INPUT Start Marker
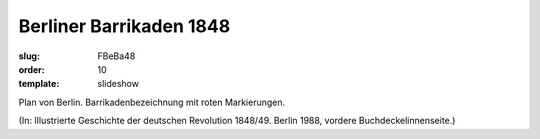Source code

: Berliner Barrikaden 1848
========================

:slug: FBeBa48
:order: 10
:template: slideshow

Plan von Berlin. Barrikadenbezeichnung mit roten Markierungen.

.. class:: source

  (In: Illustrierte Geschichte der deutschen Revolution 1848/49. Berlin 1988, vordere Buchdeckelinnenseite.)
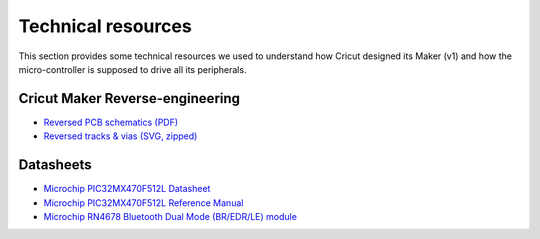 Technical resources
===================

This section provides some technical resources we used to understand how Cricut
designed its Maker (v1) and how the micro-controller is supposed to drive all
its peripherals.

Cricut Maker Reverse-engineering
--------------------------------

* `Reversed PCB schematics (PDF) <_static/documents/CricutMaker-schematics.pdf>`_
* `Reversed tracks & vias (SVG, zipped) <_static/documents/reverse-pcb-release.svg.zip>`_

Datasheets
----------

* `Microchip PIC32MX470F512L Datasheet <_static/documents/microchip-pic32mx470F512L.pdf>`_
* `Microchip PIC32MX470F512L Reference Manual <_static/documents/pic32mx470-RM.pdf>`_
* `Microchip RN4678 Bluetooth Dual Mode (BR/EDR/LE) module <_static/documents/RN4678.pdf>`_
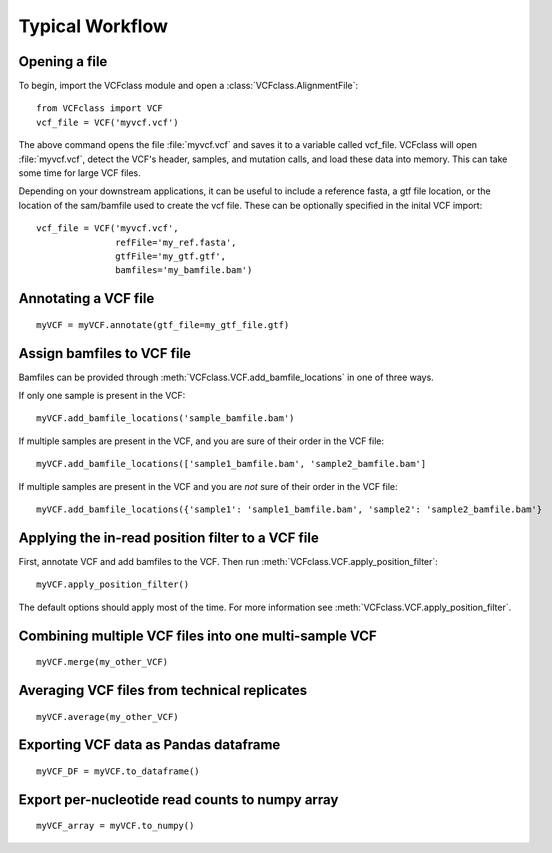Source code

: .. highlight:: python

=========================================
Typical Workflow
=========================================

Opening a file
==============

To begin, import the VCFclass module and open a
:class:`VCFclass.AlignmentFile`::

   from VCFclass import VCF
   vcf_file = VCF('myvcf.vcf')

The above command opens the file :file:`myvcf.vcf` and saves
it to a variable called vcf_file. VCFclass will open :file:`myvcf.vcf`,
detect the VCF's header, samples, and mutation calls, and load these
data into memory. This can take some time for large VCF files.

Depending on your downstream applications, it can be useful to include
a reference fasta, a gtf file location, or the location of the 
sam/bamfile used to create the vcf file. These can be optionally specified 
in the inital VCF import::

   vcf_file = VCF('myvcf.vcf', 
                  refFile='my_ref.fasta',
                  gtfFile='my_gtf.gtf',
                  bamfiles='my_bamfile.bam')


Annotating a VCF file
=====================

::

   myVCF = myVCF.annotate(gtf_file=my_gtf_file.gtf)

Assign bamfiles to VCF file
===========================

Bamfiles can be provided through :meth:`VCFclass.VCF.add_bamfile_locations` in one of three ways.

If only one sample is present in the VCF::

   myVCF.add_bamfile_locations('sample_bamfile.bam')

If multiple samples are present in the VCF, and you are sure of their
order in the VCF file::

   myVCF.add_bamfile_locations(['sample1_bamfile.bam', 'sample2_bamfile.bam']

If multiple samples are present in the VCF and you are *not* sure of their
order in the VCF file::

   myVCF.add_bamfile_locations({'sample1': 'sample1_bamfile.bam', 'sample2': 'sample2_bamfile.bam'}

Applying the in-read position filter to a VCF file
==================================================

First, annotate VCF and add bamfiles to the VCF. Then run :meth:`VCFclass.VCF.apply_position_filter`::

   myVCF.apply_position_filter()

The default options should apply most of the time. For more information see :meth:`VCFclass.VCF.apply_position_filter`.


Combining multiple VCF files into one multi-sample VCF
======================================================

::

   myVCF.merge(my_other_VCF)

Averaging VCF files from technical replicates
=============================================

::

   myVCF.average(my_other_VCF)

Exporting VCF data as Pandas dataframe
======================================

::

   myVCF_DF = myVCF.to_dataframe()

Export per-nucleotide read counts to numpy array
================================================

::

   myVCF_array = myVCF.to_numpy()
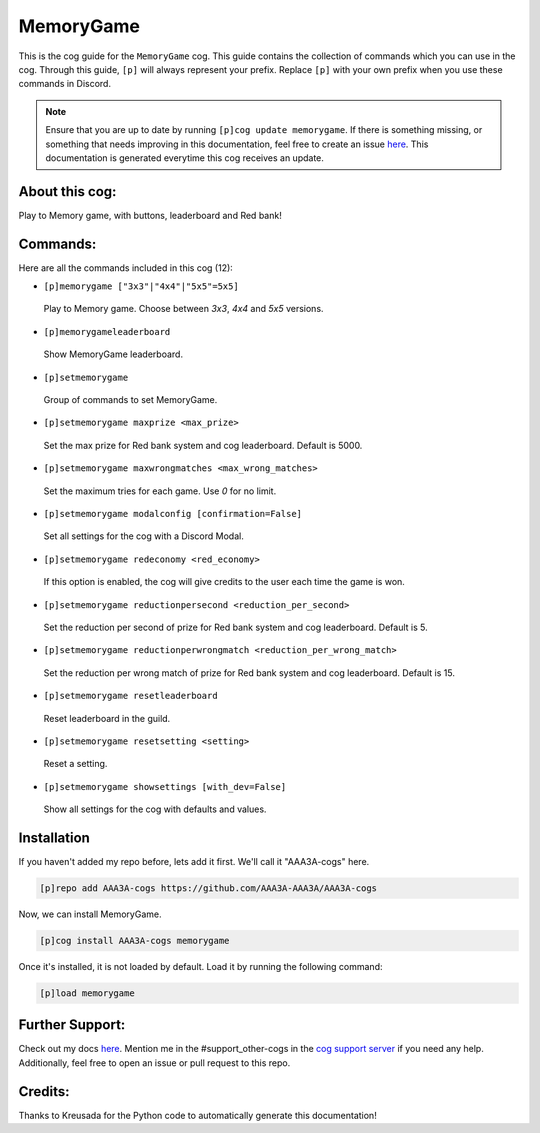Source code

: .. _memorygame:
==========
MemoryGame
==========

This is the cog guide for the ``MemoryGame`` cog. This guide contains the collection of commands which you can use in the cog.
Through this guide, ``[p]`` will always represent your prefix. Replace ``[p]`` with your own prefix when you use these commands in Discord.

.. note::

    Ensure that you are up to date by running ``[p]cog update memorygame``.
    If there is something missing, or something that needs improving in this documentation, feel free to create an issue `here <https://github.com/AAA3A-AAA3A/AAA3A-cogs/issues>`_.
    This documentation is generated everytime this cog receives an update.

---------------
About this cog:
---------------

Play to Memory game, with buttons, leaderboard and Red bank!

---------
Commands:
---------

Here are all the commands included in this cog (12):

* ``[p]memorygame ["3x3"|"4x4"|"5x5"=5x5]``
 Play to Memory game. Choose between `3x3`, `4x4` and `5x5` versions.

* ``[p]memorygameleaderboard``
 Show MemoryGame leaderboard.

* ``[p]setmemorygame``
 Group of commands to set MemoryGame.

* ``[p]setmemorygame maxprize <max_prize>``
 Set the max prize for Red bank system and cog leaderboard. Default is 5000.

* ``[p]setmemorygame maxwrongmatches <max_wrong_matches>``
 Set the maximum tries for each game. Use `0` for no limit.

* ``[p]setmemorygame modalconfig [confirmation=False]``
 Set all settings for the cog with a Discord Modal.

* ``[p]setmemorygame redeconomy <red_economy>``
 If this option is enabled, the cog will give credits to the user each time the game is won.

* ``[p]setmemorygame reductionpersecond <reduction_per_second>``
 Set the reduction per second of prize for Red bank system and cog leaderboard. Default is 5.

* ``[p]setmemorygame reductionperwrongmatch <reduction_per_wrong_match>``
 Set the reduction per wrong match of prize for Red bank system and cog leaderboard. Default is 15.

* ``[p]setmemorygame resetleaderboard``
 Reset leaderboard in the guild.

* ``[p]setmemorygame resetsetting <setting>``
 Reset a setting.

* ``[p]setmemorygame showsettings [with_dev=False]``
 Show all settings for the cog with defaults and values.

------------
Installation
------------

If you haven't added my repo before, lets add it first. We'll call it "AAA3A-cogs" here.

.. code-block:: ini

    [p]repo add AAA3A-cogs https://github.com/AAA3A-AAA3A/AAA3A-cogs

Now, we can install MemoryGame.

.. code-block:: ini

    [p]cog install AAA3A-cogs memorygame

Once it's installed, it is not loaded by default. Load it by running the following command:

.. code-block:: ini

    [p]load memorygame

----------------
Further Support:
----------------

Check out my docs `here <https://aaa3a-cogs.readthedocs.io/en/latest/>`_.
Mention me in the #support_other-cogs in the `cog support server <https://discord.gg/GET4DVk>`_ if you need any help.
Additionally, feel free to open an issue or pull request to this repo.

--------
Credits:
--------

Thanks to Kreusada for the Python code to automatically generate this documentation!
INPUT End Marker
INPUT Start Marker
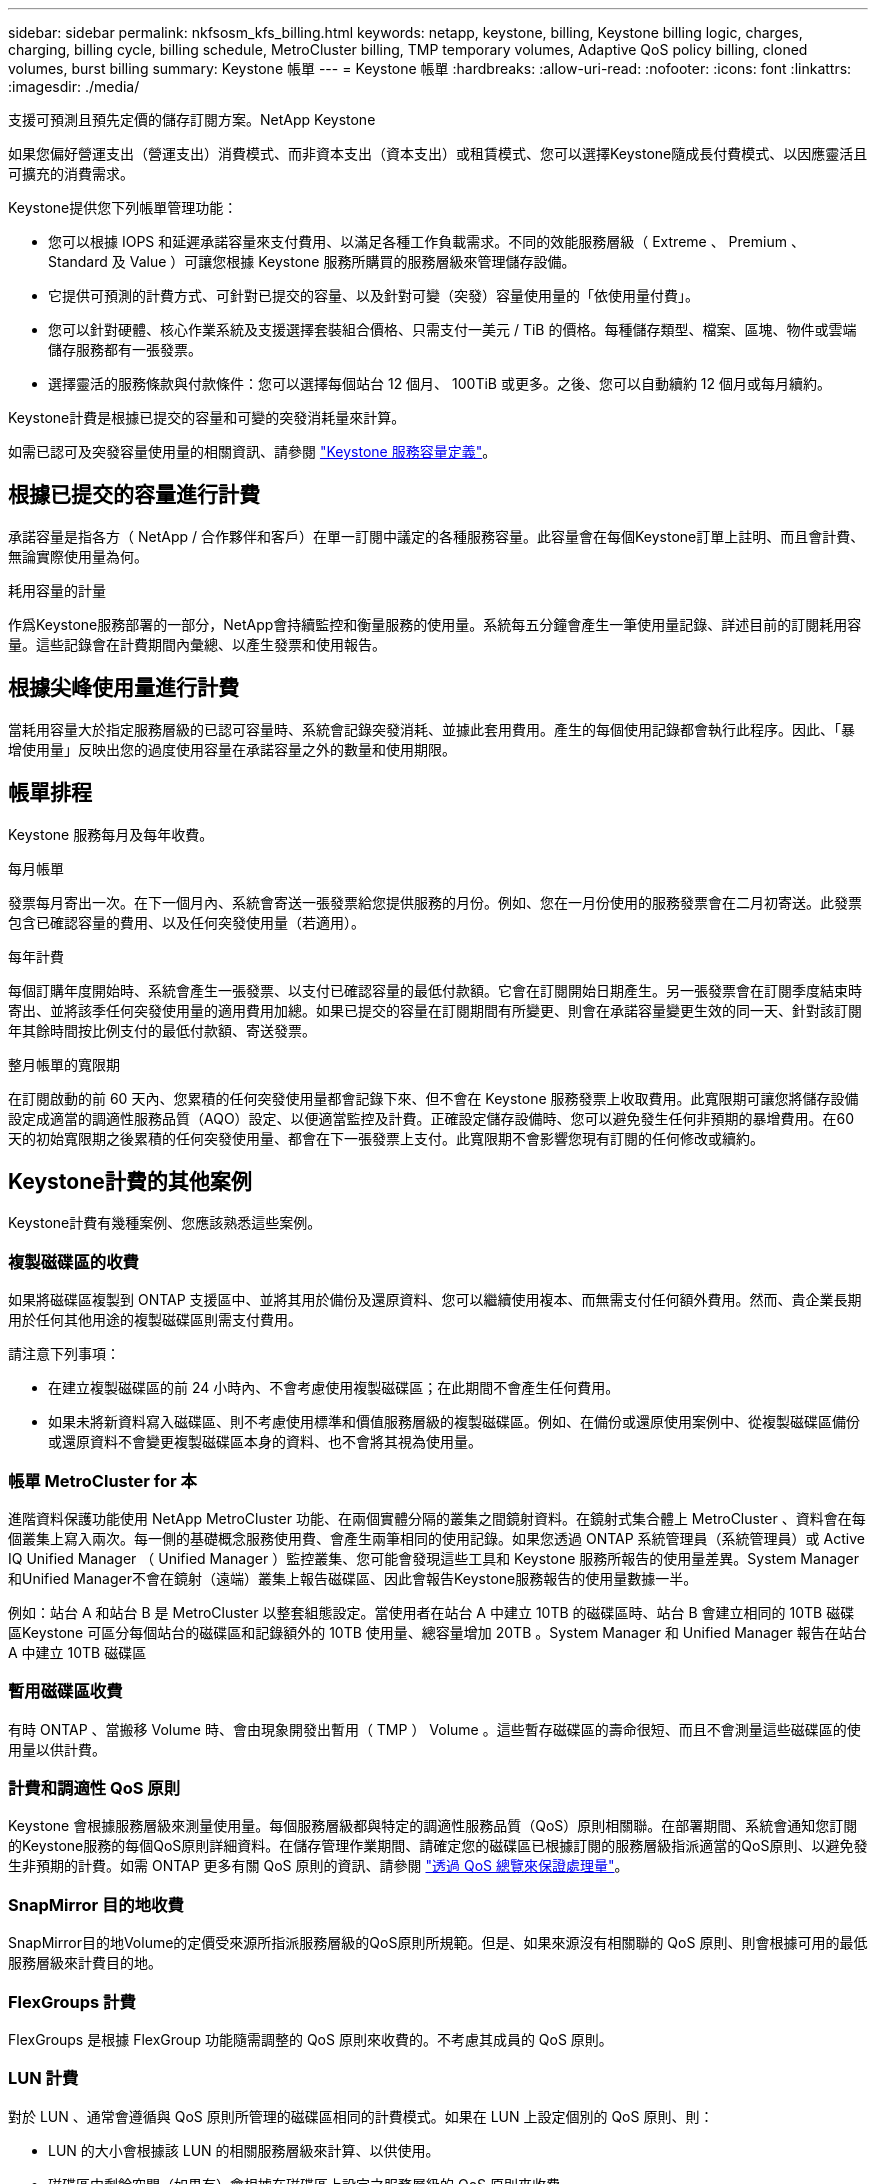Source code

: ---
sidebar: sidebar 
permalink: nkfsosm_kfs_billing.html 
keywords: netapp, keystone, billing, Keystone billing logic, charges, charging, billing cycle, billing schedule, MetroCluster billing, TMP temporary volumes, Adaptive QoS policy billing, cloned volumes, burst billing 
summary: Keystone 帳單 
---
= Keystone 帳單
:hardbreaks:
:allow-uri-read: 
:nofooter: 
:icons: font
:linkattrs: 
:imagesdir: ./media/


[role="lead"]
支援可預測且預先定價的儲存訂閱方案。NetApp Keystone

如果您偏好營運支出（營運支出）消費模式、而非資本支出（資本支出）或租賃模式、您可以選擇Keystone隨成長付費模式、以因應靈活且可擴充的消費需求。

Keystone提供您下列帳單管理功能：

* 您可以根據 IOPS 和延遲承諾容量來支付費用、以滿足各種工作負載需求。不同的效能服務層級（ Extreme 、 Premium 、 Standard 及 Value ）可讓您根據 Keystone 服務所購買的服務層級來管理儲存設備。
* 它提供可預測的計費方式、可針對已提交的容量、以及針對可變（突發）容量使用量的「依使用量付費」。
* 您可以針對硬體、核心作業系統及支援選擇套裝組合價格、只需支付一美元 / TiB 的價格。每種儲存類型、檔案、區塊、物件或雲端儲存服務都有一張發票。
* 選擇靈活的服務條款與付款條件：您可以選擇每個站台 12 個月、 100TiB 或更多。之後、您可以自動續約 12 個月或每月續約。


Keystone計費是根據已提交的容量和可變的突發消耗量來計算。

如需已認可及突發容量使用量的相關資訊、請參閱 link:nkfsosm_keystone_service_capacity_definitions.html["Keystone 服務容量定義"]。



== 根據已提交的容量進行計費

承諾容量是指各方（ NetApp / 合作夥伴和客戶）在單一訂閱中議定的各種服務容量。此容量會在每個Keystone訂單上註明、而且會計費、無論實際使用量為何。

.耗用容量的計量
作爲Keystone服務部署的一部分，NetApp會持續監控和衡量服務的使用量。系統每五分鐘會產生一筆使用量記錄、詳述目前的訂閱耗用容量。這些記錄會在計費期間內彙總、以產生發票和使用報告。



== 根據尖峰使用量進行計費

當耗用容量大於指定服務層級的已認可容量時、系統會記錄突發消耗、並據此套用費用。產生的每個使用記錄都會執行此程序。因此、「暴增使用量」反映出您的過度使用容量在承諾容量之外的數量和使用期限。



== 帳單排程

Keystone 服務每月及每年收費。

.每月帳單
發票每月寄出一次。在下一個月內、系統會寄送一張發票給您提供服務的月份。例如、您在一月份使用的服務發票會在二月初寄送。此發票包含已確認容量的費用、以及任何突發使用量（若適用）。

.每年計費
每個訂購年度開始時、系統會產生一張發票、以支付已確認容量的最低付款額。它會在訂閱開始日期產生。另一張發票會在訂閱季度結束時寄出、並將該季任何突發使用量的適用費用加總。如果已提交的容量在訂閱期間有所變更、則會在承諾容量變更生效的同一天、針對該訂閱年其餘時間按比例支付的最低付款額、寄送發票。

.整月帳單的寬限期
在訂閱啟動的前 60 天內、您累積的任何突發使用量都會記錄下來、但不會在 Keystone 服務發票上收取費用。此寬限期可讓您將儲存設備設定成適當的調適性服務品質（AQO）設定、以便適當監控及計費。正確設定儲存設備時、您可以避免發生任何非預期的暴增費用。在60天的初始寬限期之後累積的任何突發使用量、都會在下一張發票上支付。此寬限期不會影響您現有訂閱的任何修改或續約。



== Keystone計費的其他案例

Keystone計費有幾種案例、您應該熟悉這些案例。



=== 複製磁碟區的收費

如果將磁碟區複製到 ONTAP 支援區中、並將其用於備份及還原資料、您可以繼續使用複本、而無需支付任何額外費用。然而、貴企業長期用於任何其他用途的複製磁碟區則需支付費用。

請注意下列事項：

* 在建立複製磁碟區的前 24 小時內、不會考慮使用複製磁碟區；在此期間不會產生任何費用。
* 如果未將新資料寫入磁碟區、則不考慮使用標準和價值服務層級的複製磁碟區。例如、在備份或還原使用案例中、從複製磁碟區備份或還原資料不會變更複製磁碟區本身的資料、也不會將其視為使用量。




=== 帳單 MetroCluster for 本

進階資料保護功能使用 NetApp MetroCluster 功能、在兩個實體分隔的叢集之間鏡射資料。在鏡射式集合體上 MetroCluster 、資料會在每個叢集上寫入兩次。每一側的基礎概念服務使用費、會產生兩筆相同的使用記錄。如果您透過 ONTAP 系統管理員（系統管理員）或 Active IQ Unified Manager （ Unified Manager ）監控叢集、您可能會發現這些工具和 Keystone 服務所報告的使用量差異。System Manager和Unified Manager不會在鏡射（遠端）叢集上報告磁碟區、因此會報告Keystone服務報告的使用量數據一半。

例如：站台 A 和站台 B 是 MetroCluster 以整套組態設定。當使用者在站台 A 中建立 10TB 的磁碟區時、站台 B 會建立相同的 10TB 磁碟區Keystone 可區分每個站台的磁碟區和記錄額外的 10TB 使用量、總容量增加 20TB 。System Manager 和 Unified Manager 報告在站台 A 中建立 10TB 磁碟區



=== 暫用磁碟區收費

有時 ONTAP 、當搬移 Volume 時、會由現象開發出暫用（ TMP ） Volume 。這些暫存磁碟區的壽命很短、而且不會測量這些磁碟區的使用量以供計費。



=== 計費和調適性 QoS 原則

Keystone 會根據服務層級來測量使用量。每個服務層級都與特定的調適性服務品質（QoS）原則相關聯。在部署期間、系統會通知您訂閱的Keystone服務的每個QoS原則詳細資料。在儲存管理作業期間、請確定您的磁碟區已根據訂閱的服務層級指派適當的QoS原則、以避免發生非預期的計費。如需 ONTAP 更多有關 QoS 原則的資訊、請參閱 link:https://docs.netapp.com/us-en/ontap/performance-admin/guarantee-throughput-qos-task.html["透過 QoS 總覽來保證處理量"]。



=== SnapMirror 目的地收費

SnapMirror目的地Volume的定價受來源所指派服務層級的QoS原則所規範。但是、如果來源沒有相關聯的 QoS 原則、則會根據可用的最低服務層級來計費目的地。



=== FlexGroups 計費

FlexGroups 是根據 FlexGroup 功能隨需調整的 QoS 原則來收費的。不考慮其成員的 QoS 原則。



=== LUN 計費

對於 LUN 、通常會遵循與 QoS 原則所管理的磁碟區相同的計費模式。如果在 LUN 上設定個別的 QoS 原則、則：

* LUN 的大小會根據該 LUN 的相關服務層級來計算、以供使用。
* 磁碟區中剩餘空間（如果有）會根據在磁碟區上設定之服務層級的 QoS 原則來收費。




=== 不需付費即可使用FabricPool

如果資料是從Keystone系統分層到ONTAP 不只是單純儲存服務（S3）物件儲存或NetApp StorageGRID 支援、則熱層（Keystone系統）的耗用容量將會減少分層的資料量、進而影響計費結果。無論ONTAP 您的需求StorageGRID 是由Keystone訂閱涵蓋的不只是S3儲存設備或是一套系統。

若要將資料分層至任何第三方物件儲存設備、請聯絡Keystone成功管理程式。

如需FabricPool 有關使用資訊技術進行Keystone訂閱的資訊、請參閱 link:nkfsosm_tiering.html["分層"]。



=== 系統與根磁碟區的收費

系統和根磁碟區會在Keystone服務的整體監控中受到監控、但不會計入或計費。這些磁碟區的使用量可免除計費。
INPUT End Marker
TASK REQUIREMENTS: Looking at the entries above, count each line in which the word "annotate" occurs, then give the total and nothing further.

TASK RESPONSE: 2